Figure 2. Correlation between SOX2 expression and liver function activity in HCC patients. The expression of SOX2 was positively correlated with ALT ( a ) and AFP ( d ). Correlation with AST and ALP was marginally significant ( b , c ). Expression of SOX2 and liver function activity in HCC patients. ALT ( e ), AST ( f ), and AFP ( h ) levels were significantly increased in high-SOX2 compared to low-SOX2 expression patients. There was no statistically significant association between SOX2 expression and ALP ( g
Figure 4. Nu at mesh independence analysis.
-------------------------
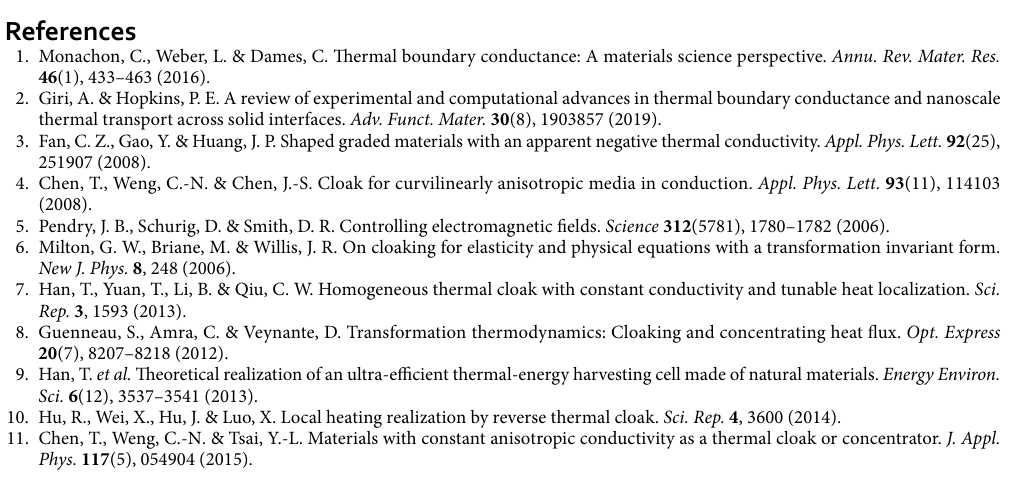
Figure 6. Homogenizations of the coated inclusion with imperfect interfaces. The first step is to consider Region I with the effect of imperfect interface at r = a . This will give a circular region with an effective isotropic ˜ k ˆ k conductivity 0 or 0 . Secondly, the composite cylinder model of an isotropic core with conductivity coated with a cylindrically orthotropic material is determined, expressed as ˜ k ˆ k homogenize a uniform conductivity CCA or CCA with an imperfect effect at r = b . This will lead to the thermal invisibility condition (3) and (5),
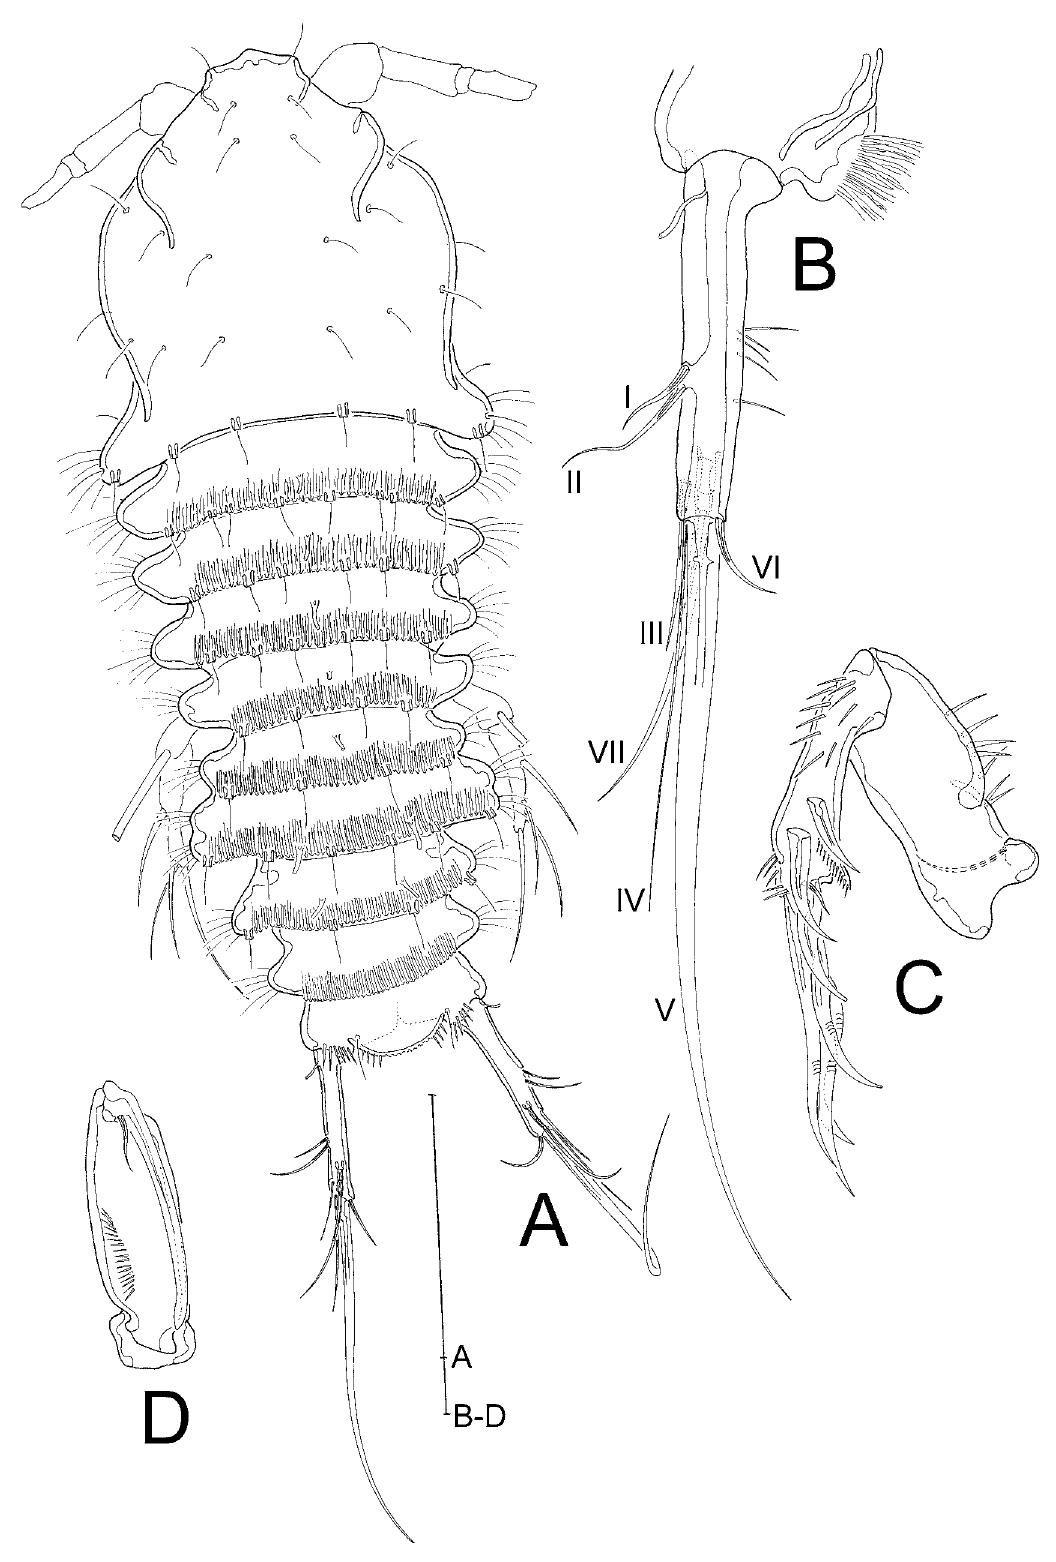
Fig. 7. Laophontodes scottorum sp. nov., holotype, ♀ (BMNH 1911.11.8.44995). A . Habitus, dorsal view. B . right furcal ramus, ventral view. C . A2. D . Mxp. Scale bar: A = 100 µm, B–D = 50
-------------------------
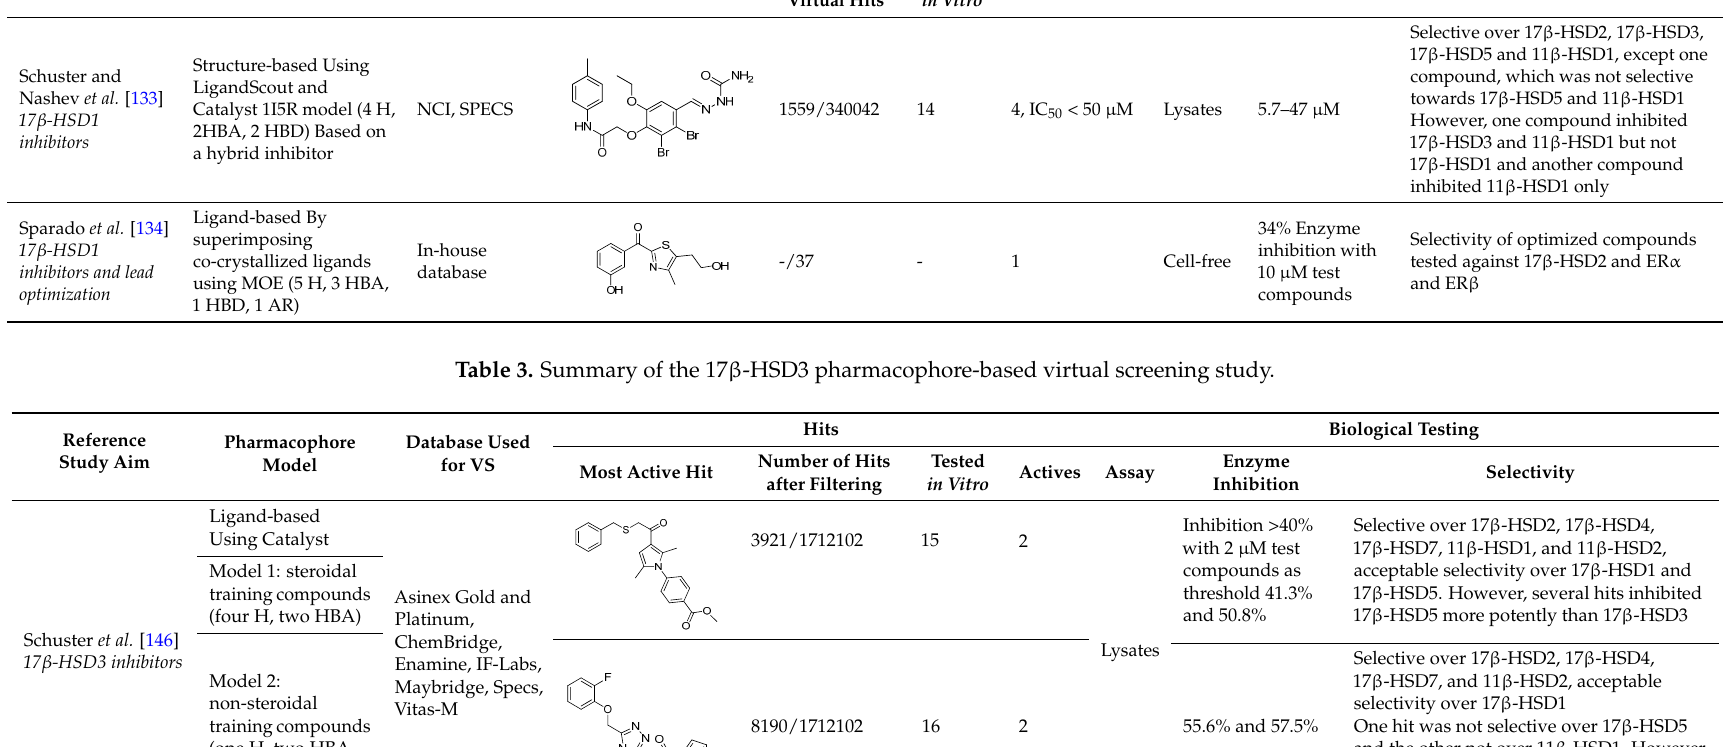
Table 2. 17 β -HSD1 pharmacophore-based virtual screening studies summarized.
-------------------------
*About this task*
After locating the line with "Figure 2. Correlation" above, return that line and every later line through the one with "Figure 4. Nu at mesh independence analysis.", word for word and with nothing else.

*Answer*
Figure 2. Correlation between SOX2 expression and liver function activity in HCC patients. The expression of SOX2 was positively correlated with ALT ( a ) and AFP ( d ). Correlation with AST and ALP was marginally significant ( b , c ). Expression of SOX2 and liver function activity in HCC patients. ALT ( e ), AST ( f ), and AFP ( h ) levels were significantly increased in high-SOX2 compared to low-SOX2 expression patients. There was no statistically significant association between SOX2 expression and ALP ( g
Figure 4. Nu at mesh independence analysis.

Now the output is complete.